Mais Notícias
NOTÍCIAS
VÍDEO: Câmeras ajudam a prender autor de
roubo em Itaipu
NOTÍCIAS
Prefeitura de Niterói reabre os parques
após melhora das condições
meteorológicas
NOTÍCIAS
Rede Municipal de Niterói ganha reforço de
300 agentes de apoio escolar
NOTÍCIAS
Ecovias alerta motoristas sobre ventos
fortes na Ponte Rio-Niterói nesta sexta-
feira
☆ ☆ ☆
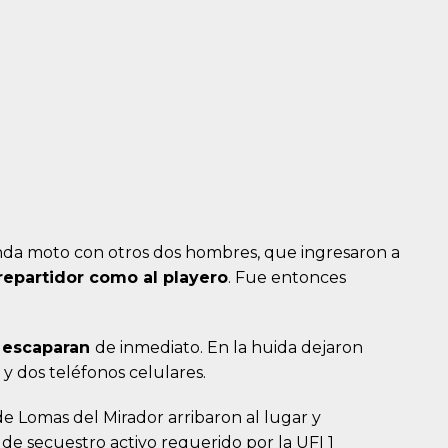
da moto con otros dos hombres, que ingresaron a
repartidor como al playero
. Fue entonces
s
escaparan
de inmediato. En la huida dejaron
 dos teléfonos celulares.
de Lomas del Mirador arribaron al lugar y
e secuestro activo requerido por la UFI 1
☆ ☆ ☆
Express the lines of the rows above as a JSON list of strings, one string per line and no blank lines. Begin at the line that contains "da moto con" and stop after the line that contains "e secuestro activo requerido por la UFI 1".

[
  "da moto con otros dos hombres, que ingresaron a",
  "repartidor como al playero",
  ". Fue entonces",
  "s",
  "escaparan",
  "de inmediato. En la huida dejaron",
  " dos teléfonos celulares.",
  "de Lomas del Mirador arribaron al lugar y",
  "e secuestro activo requerido por la UFI 1"
]